La idea de vengar a los caídos en Trelew comienza a obsesionarle, de modo que junto a otros veteranos del comité militar, participa en el impulso de una facción dentro del partido que sostiene un apoyo crítico a la candidatura presidencial de Héctor J. Cámpora y que se denomina ERP-22 de Agosto, en homenaje a los fusilados.
Venganza
Dos días antes de las elecciones nacionales que darán el triunfo al Frente Justicialista de Liberación, el 8 de marzo de 1973, el ERP-22 de Agosto hace pública su disidencia al secuestrar al propietario del diario Crónica y del Canal 11 de televisión, Héctor Ricardo García, a quien obliga a publicar un comunicado de apoyo a la candidatura de Héctor J. Cámpora; y continúa realizando acciones de propaganda armada de gran repercusión, como la toma del pueblo de Ingeniero Maschwitz, en la provincia de Buenos Aires.

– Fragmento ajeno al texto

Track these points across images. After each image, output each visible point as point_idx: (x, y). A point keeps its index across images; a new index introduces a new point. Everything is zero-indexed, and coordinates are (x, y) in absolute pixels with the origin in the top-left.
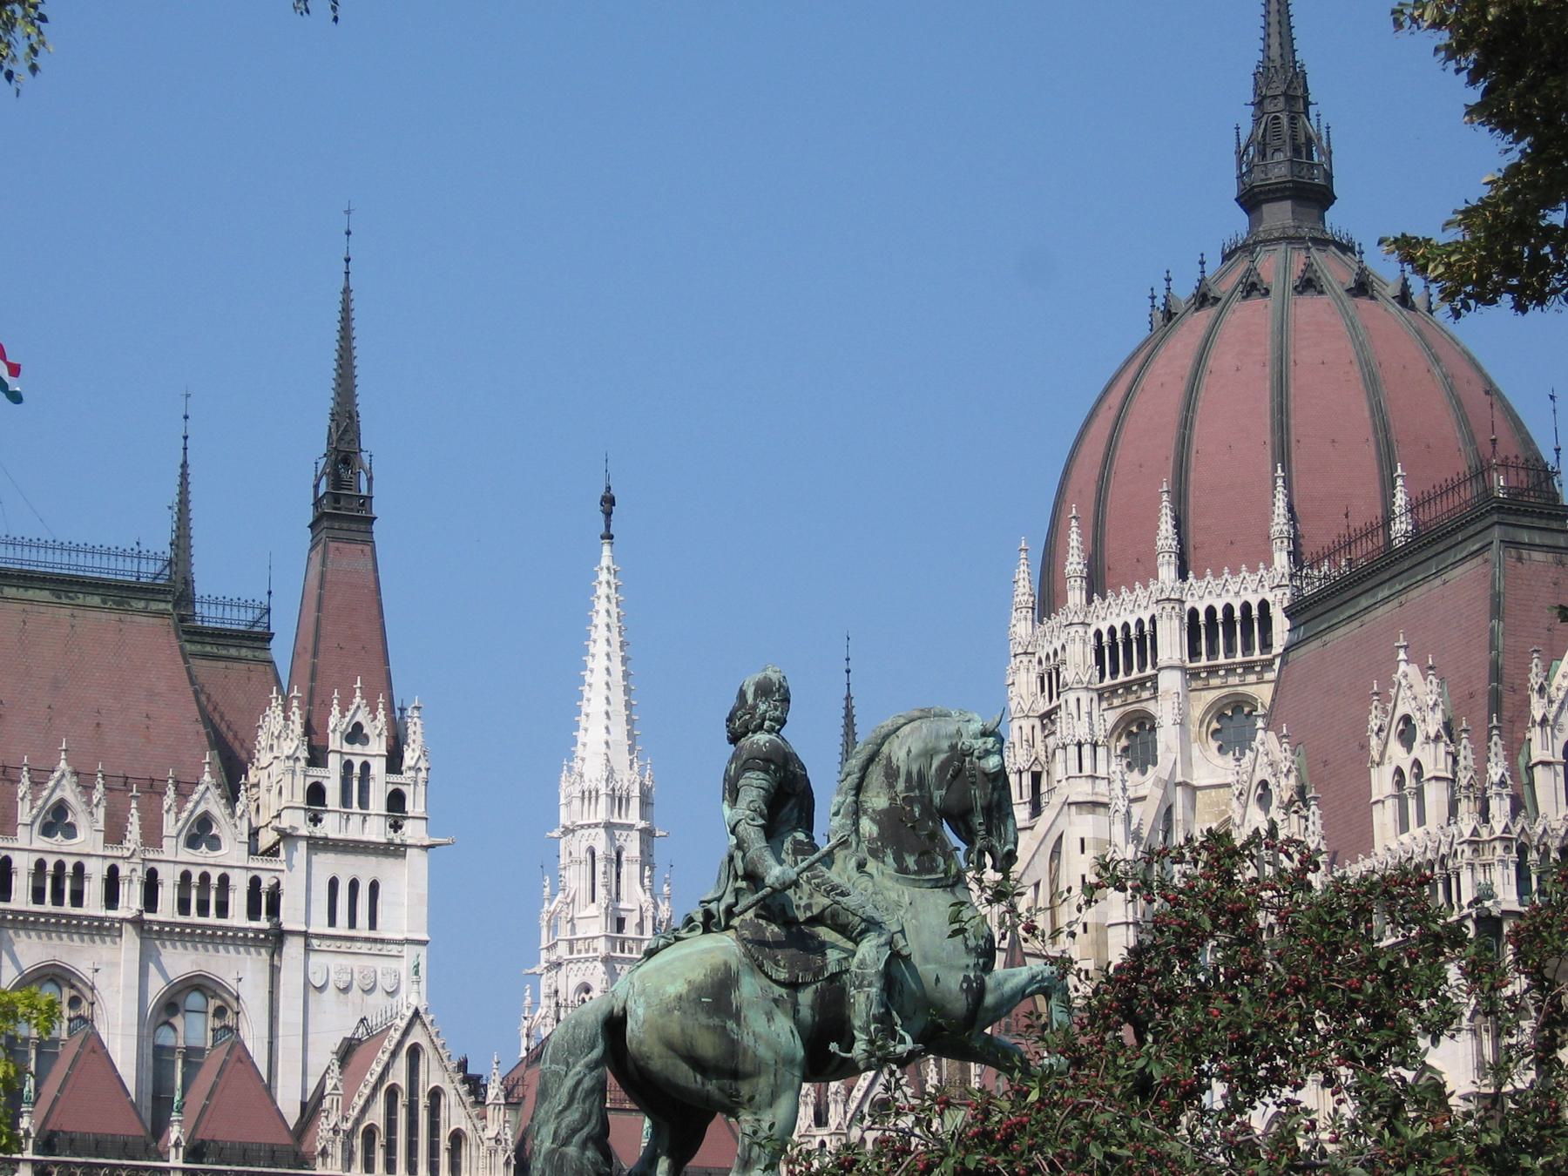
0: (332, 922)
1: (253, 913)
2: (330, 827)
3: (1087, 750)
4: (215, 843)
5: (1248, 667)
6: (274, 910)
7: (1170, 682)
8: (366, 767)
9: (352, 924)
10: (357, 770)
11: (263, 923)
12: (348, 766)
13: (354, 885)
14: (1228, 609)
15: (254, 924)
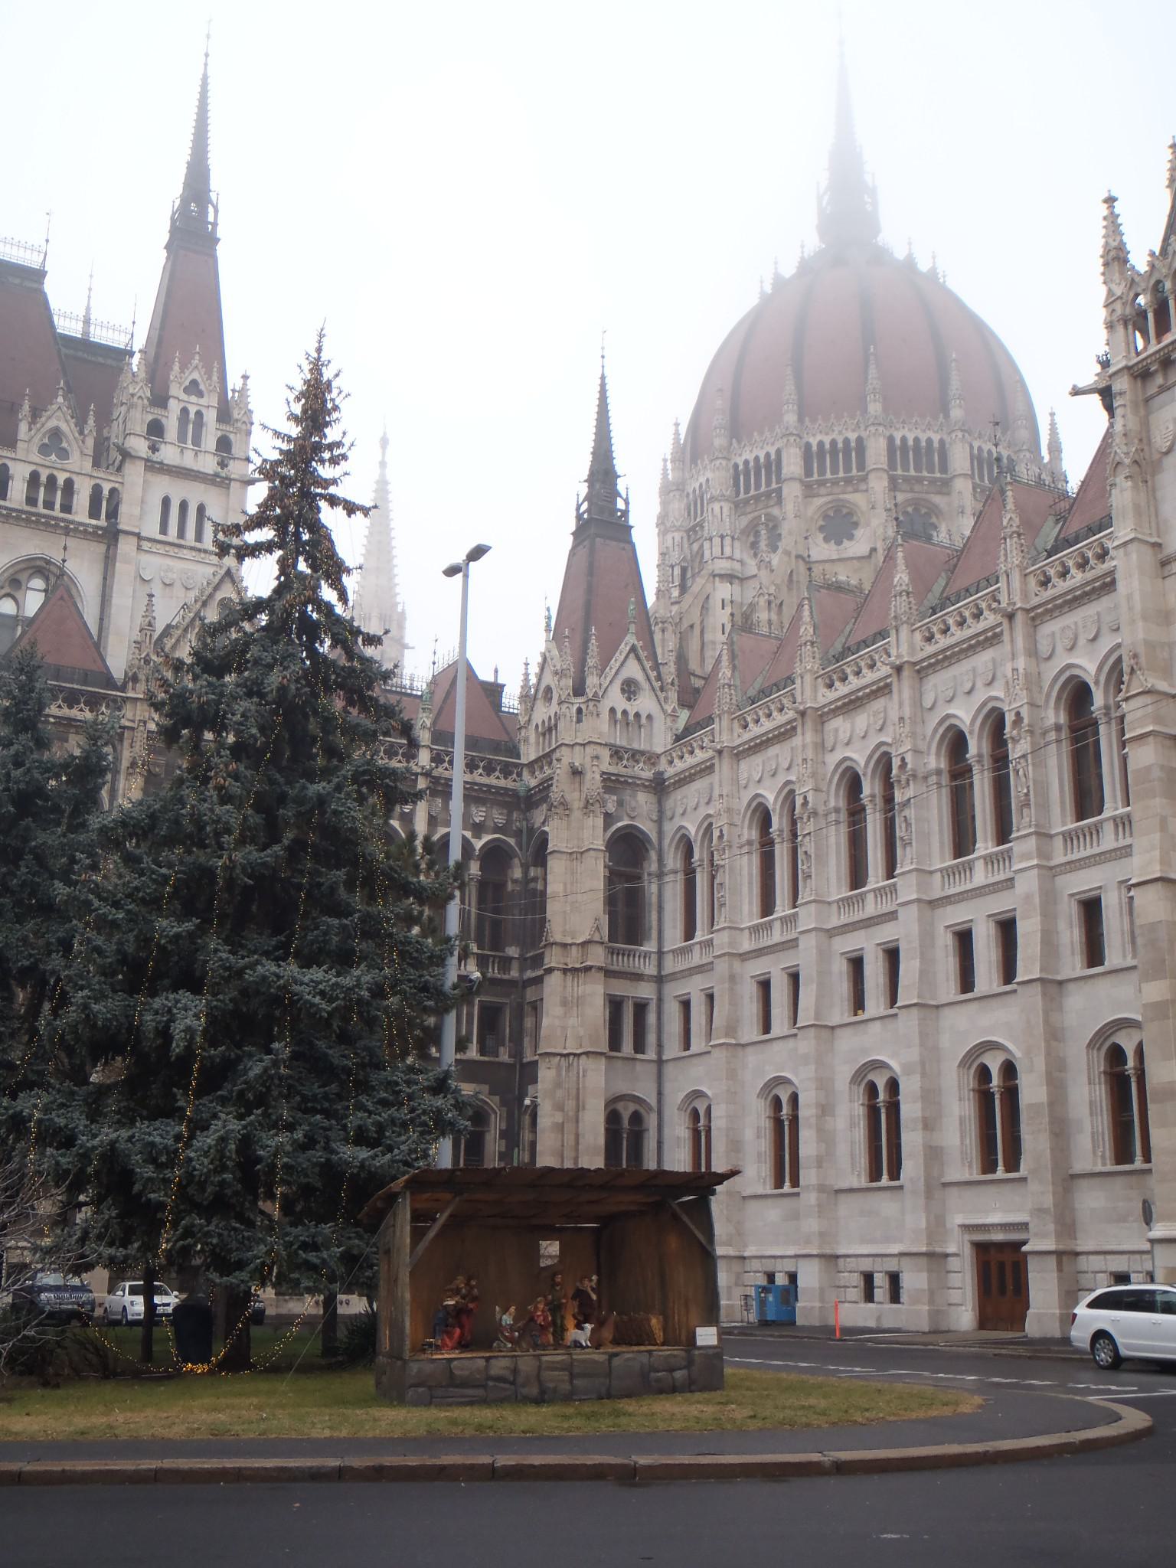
0: (164, 530)
1: (94, 513)
2: (169, 454)
3: (728, 541)
4: (64, 454)
5: (848, 481)
6: (113, 514)
7: (792, 491)
8: (199, 414)
9: (181, 533)
10: (192, 416)
11: (102, 522)
12: (185, 411)
13: (184, 506)
14: (833, 443)
15: (94, 522)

Manteniendo su meta de vengar la masacre de Trelew, Fernández Palmeiro decide ajusticiar al contraalmirante Hermes Quijada, jefe de la base Almirante Zar durante los fusilamientos. En un operativo llevado a cabo apenas con una moto y un coche de apoyo, el 30 de abril de 1973 concreta su plan al disparar al militar en pleno centro de la ciudad de Buenos Aires. Sin embargo, también él recibió un disparo por parte del chófer del marino, y aunque logró escapar murió a las pocas horas. Se cuenta que sus últimas palabras fueron: “¡Los vengué!”.
El músico Andrés Calamaro lo homenajea en unos versos de su tema 22 de Agosto: “¡Brindemos por los muertos de Trelew! / Un patético almirante apareció en la televisión / explicando que los malos se habían escapado / y, por supuesto, nadie le creyó. / Y algún tiempo después, el marino Hermes Quijada se enteró de que la muerte viaja en moto. / El Gallego Fernández Palmeiro, combatiente del ERP 22 de Agosto / era el piloto que lo llenó de plomo, / lo llenó de plomo y se las tomó”.